B) acetobacter xylinum under the conditions of being stored in 4 DEG C is inoculated in plating medium, the aerobic culture 48h of constant temperature, makes bacterium at 26 DEG CKind activation completely；By the colony lift after activation to seed culture fluid, the aerobic stationary culture 7d of constant temperature at 26 DEG C；In 250mLIt is packed into 30mL fermentation medium in triangular flask, the sterile PLA film of 0.30g is added, accesses seed liquor by 20% inoculum concentration of volume fraction,30 DEG C, 160r/min 30 ~ 36h of shaken cultivation, collect wet film in fermentation liquid, and blade peeling outer layer bacteria cellulose layer takes BC/PLA composite layer is 7.0 with deionized water repeated flushing to pH, is freeze-dried to obtain BC/PLA composite membrane at -50 DEG C；

(3) preparation of collagen protein sponge film layer: it is (20 that collagen, BMP growth factor and compound particle, which are pressed mass fraction,~ 23.5:3.2 ~ 5.3:7.5 ~ 10.3) it is scattered in deionized water, 45 DEG C of water-baths are slowly stirred to system is uniform and obtain collagenCoagulant liquid continues water-bath 1h；Certain glycerol is added, magnetic agitation rotating speed 100r/min stirs evenly, is cast into culture dish；Be placed in freeze drier, 80 DEG C of pre-freezes for 24 hours, setting temperature curve is -80 DEG C, is vacuumized after 2h, with the rate of 5 DEG C/h35 DEG C are increased to, constant temperature 15h obtains collagen protein sponge；

(4) artificial synthesized endocranium:

A) the above-mentioned BC/PLA composite membrane prepared is overlying on printed substrate using coating device, to 1 ~ 3h of solution evaporationAfterwards, it is coated next time, so repeatedly 6 ~ 10 times；The obtained double-deck endocranium material is added in stainless steel rotary drum, is added 2~ 4 parts of normal-temperature waters wash 10 ~ 30min, discard waste liquid, so repeat washing 3 ~ 6 times；2 ~ 4 parts of normal-temperature waters of addition, washing 30 ~60min discards waste liquid, so repeats washing 2 ~ 5 times；2 ~ 4 parts of normal-temperature waters are added, washes 60 ~ 90min, discards waste liquid, so weightRehydration is washed 2 ~ 5 times；The double-deck endocranium material after washing is placed in 20 ~ 40 DEG C of vacuum ovens dry 4 ~ 8h；

B) collagen protein sponge is coated in the double-deck endocranium material by above-mentioned steps again, it is hard obtains the degradable composite layer of semi-finished productMeninx semi-finished product；

C) will be carried out disinfection sterilizing using gamma-rays caused by Co60 or ethylene oxide, and shaping packaging obtains degradable multipleClose layer endocranium finished product.

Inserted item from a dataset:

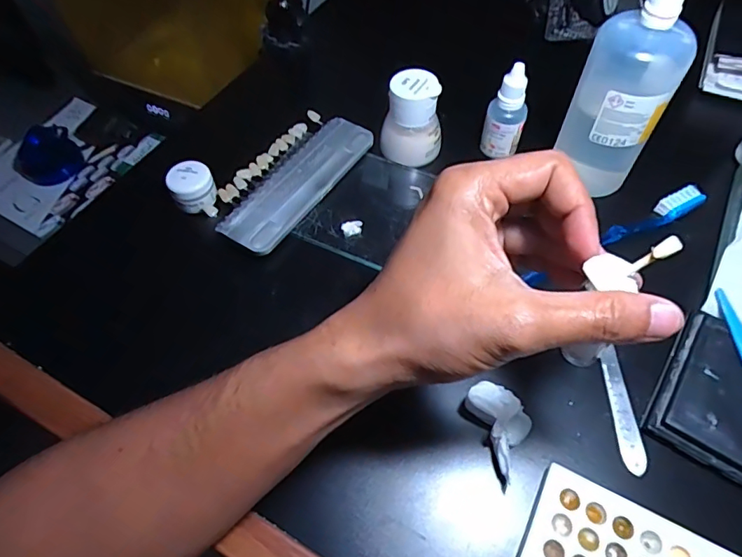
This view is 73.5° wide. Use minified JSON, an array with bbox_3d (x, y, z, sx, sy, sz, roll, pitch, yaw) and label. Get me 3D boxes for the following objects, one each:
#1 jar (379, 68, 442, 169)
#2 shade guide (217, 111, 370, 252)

2. a kind of degradable endocranium of 3D printing artificial bio-membrane according to claim 1 and preparation method thereof, featureBe: the artificial synthesized degradable material be TecoflexEG-85 resin, polycaprolactone nanofiber, chitosan, polylactic acid,The one or more of polyethylene glycol succinate, poly butyric ester.

3. a kind of degradable endocranium of 3D printing artificial bio-membrane according to claim 1 and preparation method thereof, featureBe: the ingredient of the plating medium is glucose, peptone, yeast powder, disodium hydrogen phosphate, citric acid and agar by qualityScore is the mixture of (20:5:5:2.7:1.15:20).

4. a kind of degradable endocranium of 3D printing artificial bio-membrane according to claim 1 and preparation method thereof, featureIt is: the ingredient of the seed culture medium are as follows: glucose, peptone, yeast powder, disodium hydrogen phosphate and citric acid press mass fractionFor the mixture of (20:5:5:2.7:1.15).

5. a kind of degradable endocranium of 3D printing artificial bio-membrane according to claim 1 and preparation method thereof, featureBe: the double solvents be chloroform and ethyl alcohol by 17: 5 volume fraction mixed solution.

6. a kind of degradable endocranium of 3D printing artificial bio-membrane according to claim 1 and preparation method thereof, featureBe: the wherein compound particle is the mixture of drug and nano silver particles.